Entries from a dataset
****

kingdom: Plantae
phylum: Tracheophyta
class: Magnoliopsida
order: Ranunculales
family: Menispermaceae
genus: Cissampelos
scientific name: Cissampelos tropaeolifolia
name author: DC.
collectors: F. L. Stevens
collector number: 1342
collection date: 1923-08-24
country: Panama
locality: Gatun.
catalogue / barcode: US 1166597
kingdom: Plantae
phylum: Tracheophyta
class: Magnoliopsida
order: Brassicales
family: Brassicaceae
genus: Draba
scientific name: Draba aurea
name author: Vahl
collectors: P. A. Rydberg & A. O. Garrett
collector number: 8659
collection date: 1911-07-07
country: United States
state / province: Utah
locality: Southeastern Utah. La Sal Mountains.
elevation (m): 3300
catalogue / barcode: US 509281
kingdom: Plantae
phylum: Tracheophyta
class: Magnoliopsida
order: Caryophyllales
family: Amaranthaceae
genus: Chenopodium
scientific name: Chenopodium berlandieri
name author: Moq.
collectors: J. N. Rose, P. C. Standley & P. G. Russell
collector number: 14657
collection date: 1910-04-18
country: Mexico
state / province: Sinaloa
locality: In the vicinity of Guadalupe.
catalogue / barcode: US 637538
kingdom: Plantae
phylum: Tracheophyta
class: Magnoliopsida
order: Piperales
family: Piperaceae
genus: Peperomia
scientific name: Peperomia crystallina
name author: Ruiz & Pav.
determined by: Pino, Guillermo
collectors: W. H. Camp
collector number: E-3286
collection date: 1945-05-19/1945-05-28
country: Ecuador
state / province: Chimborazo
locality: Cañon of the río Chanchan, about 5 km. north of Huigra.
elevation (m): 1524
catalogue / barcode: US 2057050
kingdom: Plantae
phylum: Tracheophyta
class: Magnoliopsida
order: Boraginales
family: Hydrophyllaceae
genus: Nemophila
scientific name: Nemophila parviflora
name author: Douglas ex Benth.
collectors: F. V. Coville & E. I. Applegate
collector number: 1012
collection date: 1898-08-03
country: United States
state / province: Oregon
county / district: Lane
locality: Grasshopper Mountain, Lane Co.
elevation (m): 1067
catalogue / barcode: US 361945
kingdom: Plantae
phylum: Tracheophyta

****

> **INSTRUCTIONS FOR THE TASK**
Give back all of the data above, line for line and without a single change.

> **SOLUTION TO THE EXERCISE**
kingdom: Plantae
phylum: Tracheophyta
class: Magnoliopsida
order: Ranunculales
family: Menispermaceae
genus: Cissampelos
scientific name: Cissampelos tropaeolifolia
name author: DC.
collectors: F. L. Stevens
collector number: 1342
collection date: 1923-08-24
country: Panama
locality: Gatun.
catalogue / barcode: US 1166597
kingdom: Plantae
phylum: Tracheophyta
class: Magnoliopsida
order: Brassicales
family: Brassicaceae
genus: Draba
scientific name: Draba aurea
name author: Vahl
collectors: P. A. Rydberg & A. O. Garrett
collector number: 8659
collection date: 1911-07-07
country: United States
state / province: Utah
locality: Southeastern Utah. La Sal Mountains.
elevation (m): 3300
catalogue / barcode: US 509281
kingdom: Plantae
phylum: Tracheophyta
class: Magnoliopsida
order: Caryophyllales
family: Amaranthaceae
genus: Chenopodium
scientific name: Chenopodium berlandieri
name author: Moq.
collectors: J. N. Rose, P. C. Standley & P. G. Russell
collector number: 14657
collection date: 1910-04-18
country: Mexico
state / province: Sinaloa
locality: In the vicinity of Guadalupe.
catalogue / barcode: US 637538
kingdom: Plantae
phylum: Tracheophyta
class: Magnoliopsida
order: Piperales
family: Piperaceae
genus: Peperomia
scientific name: Peperomia crystallina
name author: Ruiz & Pav.
determined by: Pino, Guillermo
collectors: W. H. Camp
collector number: E-3286
collection date: 1945-05-19/1945-05-28
country: Ecuador
state / province: Chimborazo
locality: Cañon of the río Chanchan, about 5 km. north of Huigra.
elevation (m): 1524
catalogue / barcode: US 2057050
kingdom: Plantae
phylum: Tracheophyta
class: Magnoliopsida
order: Boraginales
family: Hydrophyllaceae
genus: Nemophila
scientific name: Nemophila parviflora
name author: Douglas ex Benth.
collectors: F. V. Coville & E. I. Applegate
collector number: 1012
collection date: 1898-08-03
country: United States
state / province: Oregon
county / district: Lane
locality: Grasshopper Mountain, Lane Co.
elevation (m): 1067
catalogue / barcode: US 361945
kingdom: Plantae
phylum: Tracheophyta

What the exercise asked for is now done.